Jetzt leider auch hier.
Schade.
Hallo Jenny,
dein Beitrag zeigt mir, dass du schon eine ganze Weile in ND-Foren unterwegs bist, denn das Buch kam im Jan. 2008 auf den Markt, und damals habe ich in eine paar Foren darüber geschrieben. Das stimmt. Wenn du auf meiner HP schaust, findest du allerdings nur Links zu drei Foren, sämtliche sind das mit Sicherheit nicht. Auch habe ich jedes Mal die Moderatoren gefragt, ob ich einen solchen Beitrag in einem Forum hinterlassen darf. Zudem bin ich in jenen Foren auch anderweitig aktiv und schreibe dort so oft ich kann. Ich fühle mich ebenso wie du von vielen Werbungen mit der Heilungsbotschaft genervt, beispielsweise finde ich es nicht sehr fein, eine Sendung im TV mit dem Titel „Heilung unerwünscht“ just zu dem Zeitpunkt zu bringen, in dem die angeblich heilbringende Salbe zufällig gerade auf den Markt kommt. Ich verpreche überhaupt keine Heilung durch das Lesen meines Buches, und nichts liegt mir ferner als den „großen Reibach“ mit dem Buch zu machen. Ich verdiene gerade ‚mal 80 Ct am Verkauf eines Buches. Ich wollte einzig und alleine die Öffentlichkeit auf unser Leid aufmerksam machen und habe versucht, dieses in Worte zu fassen, weil das mein Job ist. Wenn du dich dadurch penetriert fühlst, tut es mir sehr leid, allerdings möchte ich dich noch mit aller Deutlichkeit darauf aufmerksam machen, dass obenstehender Artikel ein Interview mit mir ist und keinen Thread den ich selbst hier hineingestellt habe.
Liebe Grüße
deine Heike
Interessantes Interview! Ich habe mal gelesen, dass diese Probleme auch psychologischer Natur sein können und mit Streß zusammen hängen können. Können Sie sich dieser These anschliessen? Habe es im Interview leider nicht gesehen. Vielen Dank,
Heike
ich bin einfach nur erstaunt, wie sehr meine Haut und ich der Autorin ähneln!

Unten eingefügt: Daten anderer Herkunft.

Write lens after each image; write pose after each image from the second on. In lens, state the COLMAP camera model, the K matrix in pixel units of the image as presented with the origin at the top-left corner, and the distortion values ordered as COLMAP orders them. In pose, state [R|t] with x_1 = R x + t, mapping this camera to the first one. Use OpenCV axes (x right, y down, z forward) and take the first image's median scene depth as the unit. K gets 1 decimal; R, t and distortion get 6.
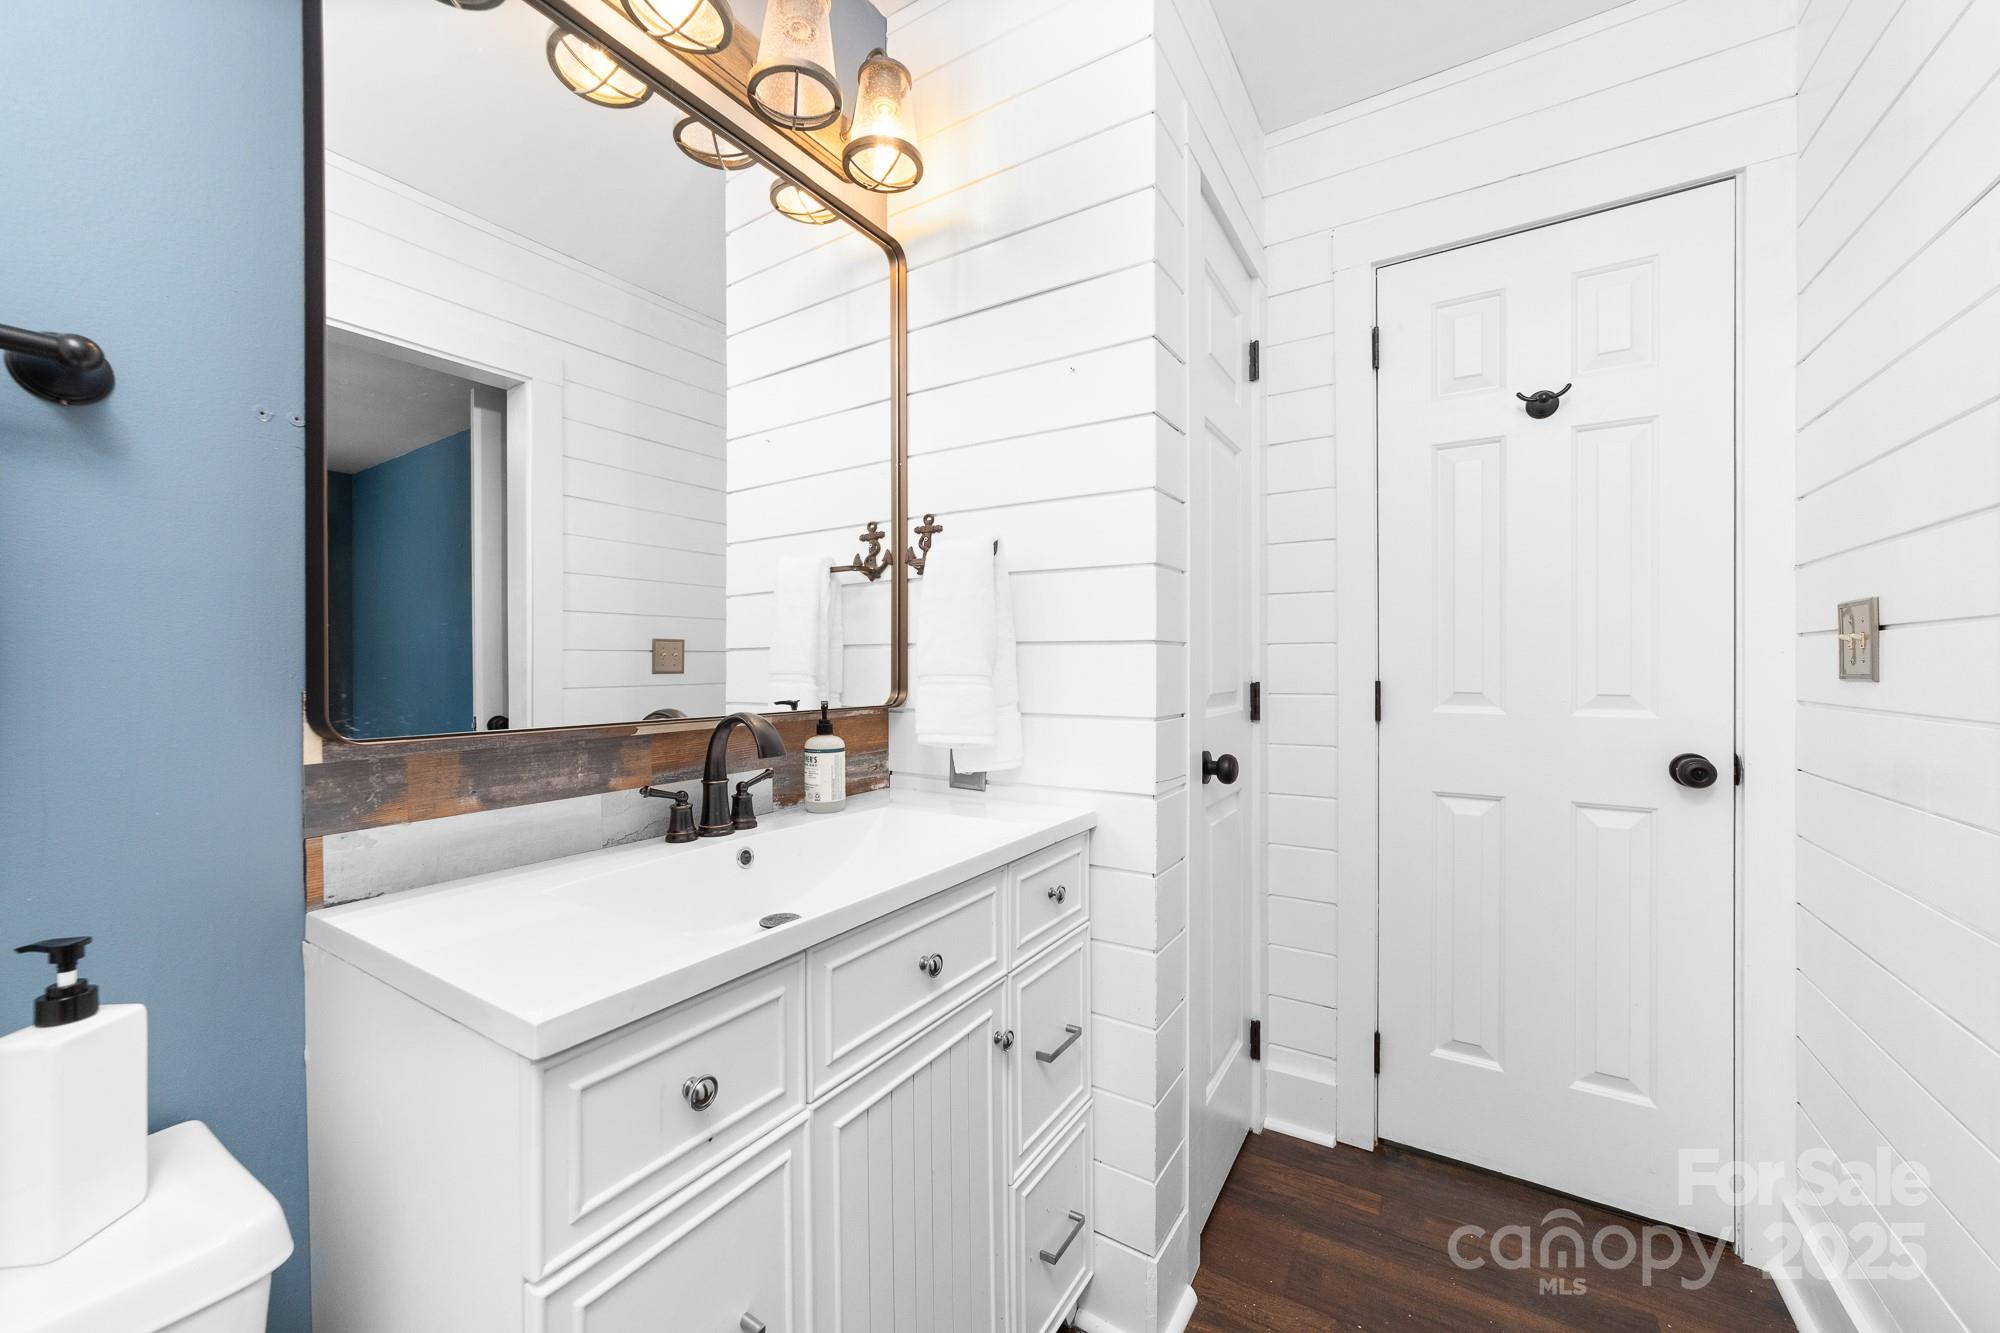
lens RADIAL K [[756.5, 0, 1009.4], [0, 756.5, 655.5], [0, 0, 1]] dist [0.000543, 0.000092]
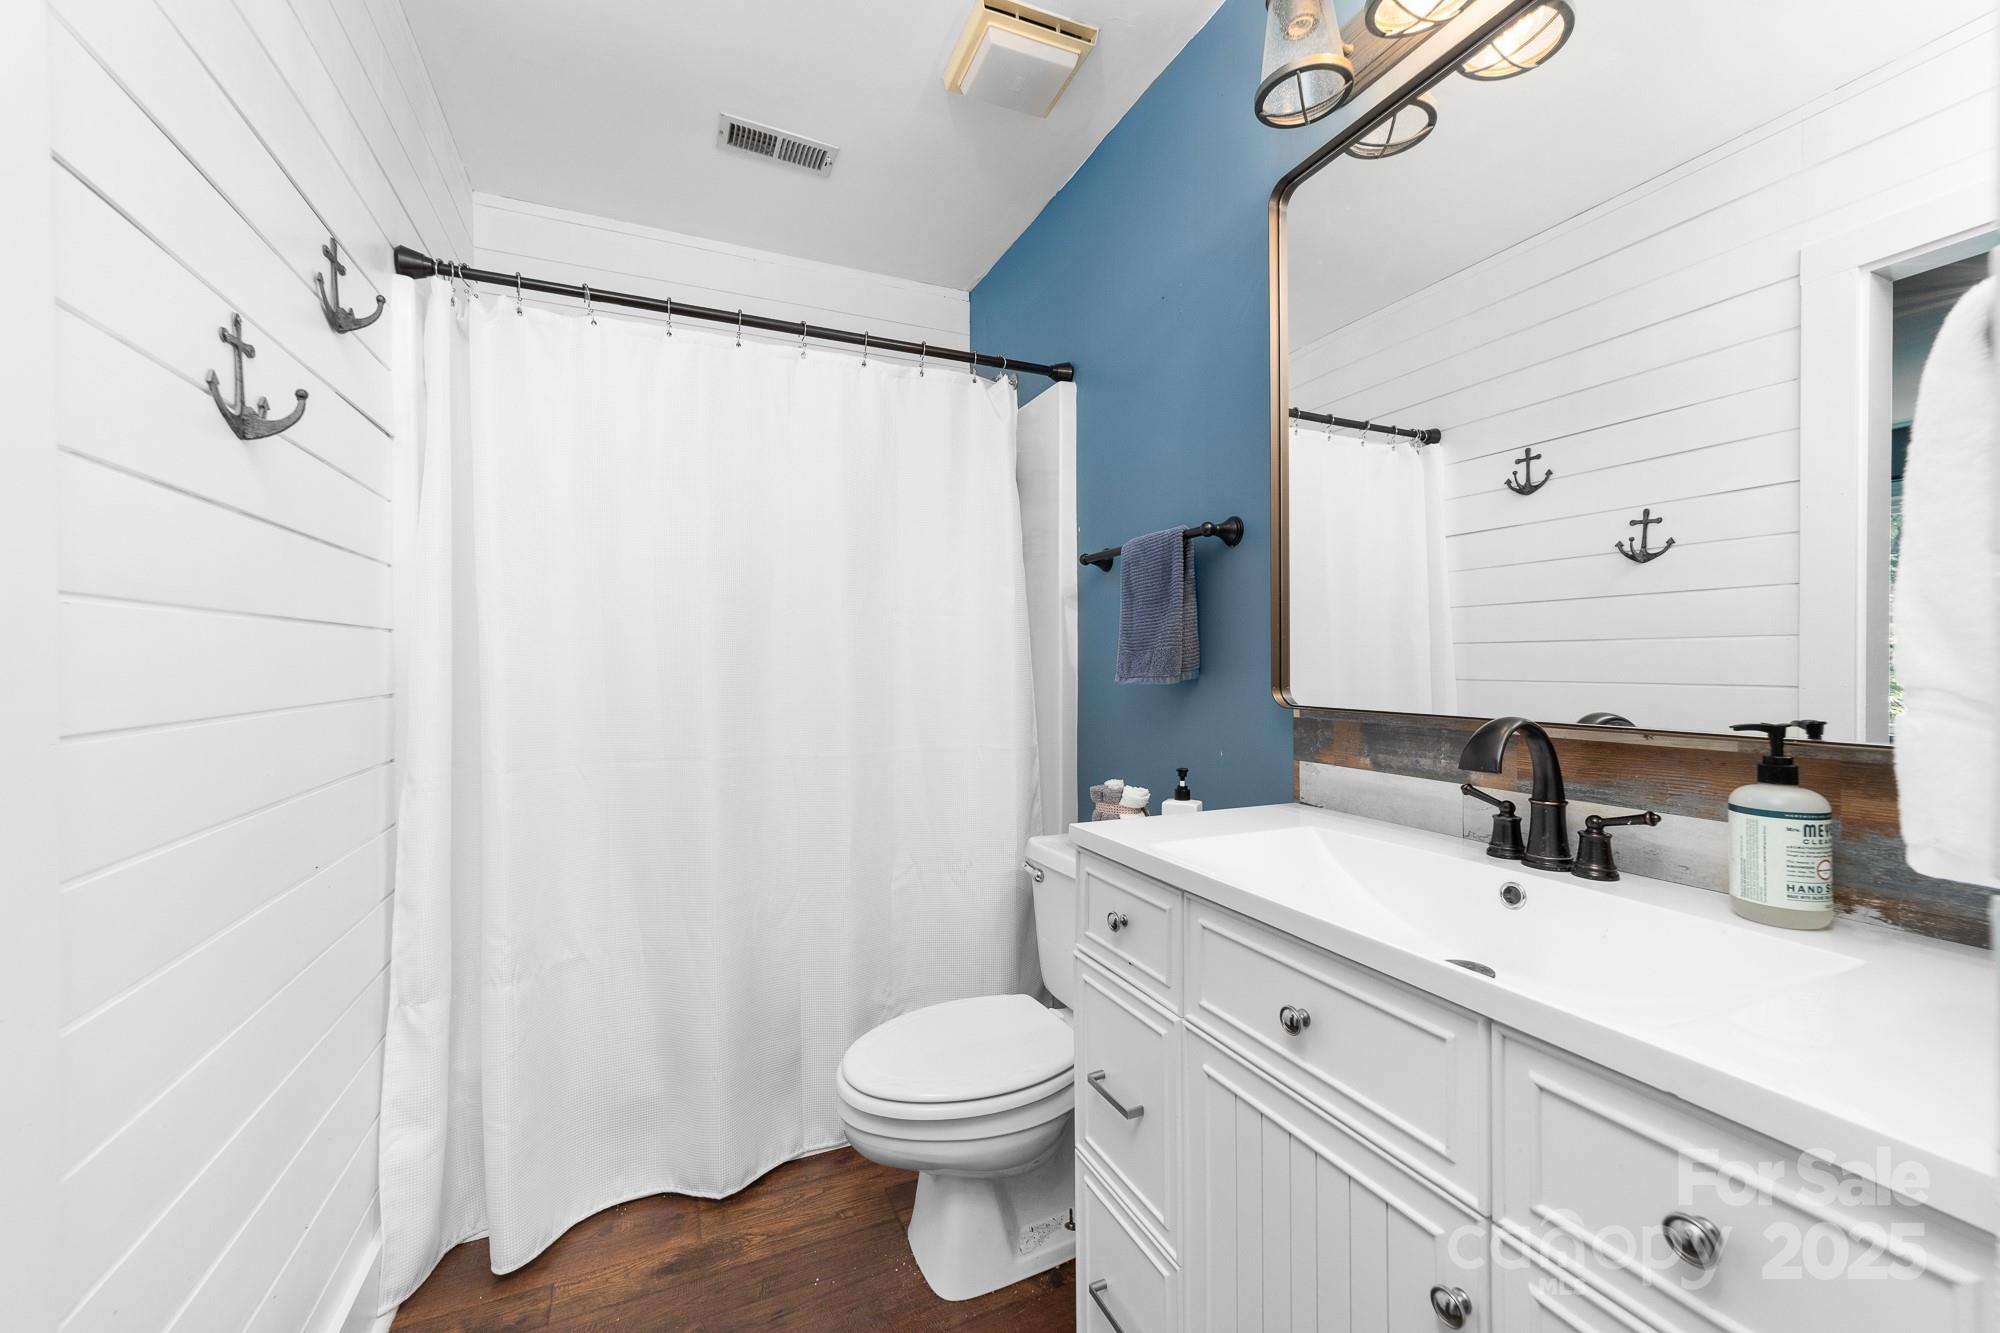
lens RADIAL K [[756.5, 0, 1011.7], [0, 756.5, 672.2], [0, 0, 1]] dist [0.000543, 0.000092]
pose [[-0.542725, 0.015794, -0.839762, 0.699829], [0.016646, 0.999829, 0.008046, 0.010696], [0.839745, -0.009612, -0.542895, 1.097016]]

Als Kind waren bei mir auch immer Arm-und Kniebeugen befallen und jetzt mit 21 Jahren hauptsächlich die Hände, das Gesicht, Hals und Schultern.
Außerdem würde ich so gern Theater spielen, aber bei der Vorstellung daran, dass evtl. auch Maskenbildner, Visagisten usw. an meine Haut kommen, graut es mir. Und die Tatsache, dass die haut unter all der Schminke ,,erstickt“,
verursacht bei mir so schon ein heftiges Jucken!
ich habe trotz meiner neurodermitis eine schauspielausbildung abgeschlossen. ich leider ehrlich gesagt nicht so sehr unter meiner haut, ich habe mit schlimmerem zu kämpfen. ob das alles einfluss hat auf meinen beruflichen erfolg, darüber habe ich mir noch nie gedanken gemacht, weil ich mich nicht so sehr mit meiner neurodermitis beschäftige, sie ist halt einfsch da….
was frau mayer angeht und nicht nur sie, bin ich ehrlich gesagt, der meinung, man sollte mit nd und anderen schlimmen dingen, die man vererben könnte, lieber auf kinder verzichten, ich find es egoistisch, aber das istnur meine pers. meinung.